人必不可少的得沾点业障,然后再以另一种途径弥补它。
我最后牵住了祝青的手腕,掌心落于校服袖口的褶皱处。
是祝青用了力,抽出手腕牵起了我的手。
十指交合。
又有温暖的水从心底溢出。
在这之后,我陆续感受到了边角料带给我的副作用,我开始频繁收到来自高年级学长的“礼物”。
有些是真的礼物,一些零食,一些男孩子们喜欢收集的卡片,一些游戏券,甚至贵重的乐高玩具。
值得炫耀的事情。
还有一些,书信、电影票、游乐场门票我一个没留,统统扔进了街边的垃圾箱内。
零食、卡片、游戏券、乐高,我也没留。
周二体育课自由活动后,我正坐在树荫下试验田地边,一位自称是祝青同学的男生来找我要她的号码。
“既然是同学,应该可以自己要到吧。”我歪着脑袋看他,尽量让我的眼神纯真一点。
男生也同样注视我,并没有谎言被拆穿后的局促和慌张,“路上看到你就来找你了,弟弟。”
我被这一声突如其来的弟弟搞出莫名的烦躁来。
“姐姐说,号码不能随便给别人。”
“我是她同学。”
“那你尽管自己去要好了。”
男生静默了一瞬,嘴角扯起一抹略带警告的笑,“弟弟真的想我自己去要吗?”
蝉鸣孜孜不倦,比苦读的学生更懂得如何燃烧自己的价值,炙热夏季就是点燃它们的火种,我的火气也随着树缝中穿隙而过的紫外线一起,愈见浓烈。
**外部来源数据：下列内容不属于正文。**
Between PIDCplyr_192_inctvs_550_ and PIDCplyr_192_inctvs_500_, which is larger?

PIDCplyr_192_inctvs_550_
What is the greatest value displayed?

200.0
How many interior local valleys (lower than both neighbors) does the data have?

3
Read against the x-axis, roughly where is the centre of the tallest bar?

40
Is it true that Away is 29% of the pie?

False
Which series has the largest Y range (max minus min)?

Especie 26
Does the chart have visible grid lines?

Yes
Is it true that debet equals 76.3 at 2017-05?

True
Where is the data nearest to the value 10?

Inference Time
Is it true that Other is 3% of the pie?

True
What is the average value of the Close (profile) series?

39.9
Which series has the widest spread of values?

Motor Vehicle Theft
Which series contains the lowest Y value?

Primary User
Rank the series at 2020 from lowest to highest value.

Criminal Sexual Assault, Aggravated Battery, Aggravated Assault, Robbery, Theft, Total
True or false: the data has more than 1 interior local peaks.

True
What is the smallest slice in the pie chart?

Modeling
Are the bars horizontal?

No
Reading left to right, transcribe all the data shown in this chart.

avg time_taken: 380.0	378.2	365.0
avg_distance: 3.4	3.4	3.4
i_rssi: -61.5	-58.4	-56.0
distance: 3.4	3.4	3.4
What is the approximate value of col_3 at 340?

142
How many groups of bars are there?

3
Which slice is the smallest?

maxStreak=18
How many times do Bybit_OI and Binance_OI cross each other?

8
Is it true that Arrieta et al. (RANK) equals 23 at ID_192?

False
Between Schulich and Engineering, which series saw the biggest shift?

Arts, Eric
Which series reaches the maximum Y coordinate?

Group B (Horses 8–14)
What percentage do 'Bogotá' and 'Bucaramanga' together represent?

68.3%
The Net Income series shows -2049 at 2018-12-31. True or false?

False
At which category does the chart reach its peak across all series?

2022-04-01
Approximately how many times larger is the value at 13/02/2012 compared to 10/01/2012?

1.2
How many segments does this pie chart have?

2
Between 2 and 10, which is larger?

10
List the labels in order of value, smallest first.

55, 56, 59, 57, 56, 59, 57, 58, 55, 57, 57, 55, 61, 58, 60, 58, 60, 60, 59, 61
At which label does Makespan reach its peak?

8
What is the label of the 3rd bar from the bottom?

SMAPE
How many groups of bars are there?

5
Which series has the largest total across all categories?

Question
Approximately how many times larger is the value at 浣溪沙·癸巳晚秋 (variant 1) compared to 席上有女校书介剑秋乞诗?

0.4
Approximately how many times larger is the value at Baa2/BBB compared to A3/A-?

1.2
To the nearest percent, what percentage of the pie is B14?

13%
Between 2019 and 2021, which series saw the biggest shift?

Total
“好烦。”我说,“可以不要一口一个弟弟吗,真的很烦。”
“什么?”我明晃晃的厌弃令他难以置信,同我讲话的声音立刻生硬起来,“臭小子,你知道我”
“我不太清楚贵校的校规,但你既然穿着a中的校服混进来了,想必也是不想事情闹大,那我们学校的校规你应该很清楚,你和借给你校服的人,查到就会被记过处分,载入档案,我不介意省去学校查监控调查这个步骤,你看我敢不敢。”
男生神色僵硬,怒气被压制在泛红的表情下,似乎想上来揍我,但又碍于对处分的恐惧,到底没再说话,他给自己找了个台阶下,“没想到祝青弟弟这么不识数,祝青也不怎么样嘛。”
我没想过染着花红紫绿发色的逃课男会不会真的在乎我去告发他,我满心只有一个念头。
原来我会对“弟弟”的称呼这么抗拒。